■ **Work instruction**
All lines in the data that hold the word "Falls" need copying.
+---+
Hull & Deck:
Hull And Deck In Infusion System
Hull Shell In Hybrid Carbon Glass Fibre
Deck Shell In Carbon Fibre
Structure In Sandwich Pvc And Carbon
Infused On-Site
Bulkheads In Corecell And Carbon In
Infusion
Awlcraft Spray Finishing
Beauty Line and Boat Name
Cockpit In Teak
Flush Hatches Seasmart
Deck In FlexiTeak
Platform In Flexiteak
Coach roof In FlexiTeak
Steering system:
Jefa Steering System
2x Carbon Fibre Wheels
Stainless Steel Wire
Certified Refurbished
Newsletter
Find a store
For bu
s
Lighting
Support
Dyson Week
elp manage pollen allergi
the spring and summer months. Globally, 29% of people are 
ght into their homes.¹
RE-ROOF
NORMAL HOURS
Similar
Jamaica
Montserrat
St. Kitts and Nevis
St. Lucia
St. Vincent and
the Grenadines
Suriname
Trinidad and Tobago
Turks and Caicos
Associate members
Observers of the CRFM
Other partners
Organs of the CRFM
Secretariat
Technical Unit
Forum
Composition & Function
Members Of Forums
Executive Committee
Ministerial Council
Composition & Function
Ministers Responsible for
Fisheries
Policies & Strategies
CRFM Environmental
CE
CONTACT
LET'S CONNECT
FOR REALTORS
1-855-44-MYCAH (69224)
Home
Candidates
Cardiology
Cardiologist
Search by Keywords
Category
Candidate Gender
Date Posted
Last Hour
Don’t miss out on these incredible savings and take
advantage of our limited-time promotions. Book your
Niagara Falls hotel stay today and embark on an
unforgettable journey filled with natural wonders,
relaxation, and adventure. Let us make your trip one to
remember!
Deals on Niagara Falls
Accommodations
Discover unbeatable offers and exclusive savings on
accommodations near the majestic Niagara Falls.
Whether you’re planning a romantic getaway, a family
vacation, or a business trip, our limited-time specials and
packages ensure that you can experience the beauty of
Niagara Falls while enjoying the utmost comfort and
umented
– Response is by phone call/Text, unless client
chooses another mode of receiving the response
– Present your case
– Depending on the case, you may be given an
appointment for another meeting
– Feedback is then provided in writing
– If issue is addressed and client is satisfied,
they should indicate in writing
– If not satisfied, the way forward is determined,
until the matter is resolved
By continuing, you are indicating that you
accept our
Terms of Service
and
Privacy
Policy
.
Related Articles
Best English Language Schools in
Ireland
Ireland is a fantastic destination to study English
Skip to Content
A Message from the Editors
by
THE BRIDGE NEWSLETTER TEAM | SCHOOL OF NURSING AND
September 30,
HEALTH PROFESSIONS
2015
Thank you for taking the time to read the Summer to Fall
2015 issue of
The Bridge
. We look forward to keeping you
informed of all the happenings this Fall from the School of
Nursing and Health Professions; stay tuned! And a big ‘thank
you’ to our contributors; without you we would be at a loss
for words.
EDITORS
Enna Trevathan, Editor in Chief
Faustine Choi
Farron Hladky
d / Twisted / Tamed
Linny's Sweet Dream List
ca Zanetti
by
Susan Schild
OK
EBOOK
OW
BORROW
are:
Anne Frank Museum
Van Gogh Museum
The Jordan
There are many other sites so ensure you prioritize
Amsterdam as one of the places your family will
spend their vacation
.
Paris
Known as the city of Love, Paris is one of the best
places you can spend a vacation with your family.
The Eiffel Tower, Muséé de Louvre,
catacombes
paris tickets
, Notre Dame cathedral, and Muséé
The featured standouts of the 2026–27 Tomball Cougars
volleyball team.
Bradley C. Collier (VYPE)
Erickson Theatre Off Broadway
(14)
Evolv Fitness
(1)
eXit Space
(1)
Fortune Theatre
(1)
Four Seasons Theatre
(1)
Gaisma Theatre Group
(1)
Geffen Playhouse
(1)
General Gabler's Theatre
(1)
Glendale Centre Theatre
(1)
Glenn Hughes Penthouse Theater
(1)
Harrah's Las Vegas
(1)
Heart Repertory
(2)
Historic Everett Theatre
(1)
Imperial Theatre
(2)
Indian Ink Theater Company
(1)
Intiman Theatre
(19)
+---+
■ **Your response**
Niagara Falls hotel stay today and embark on an
Deals on Niagara Falls
accommodations near the majestic Niagara Falls.
Niagara Falls while enjoying the utmost comfort and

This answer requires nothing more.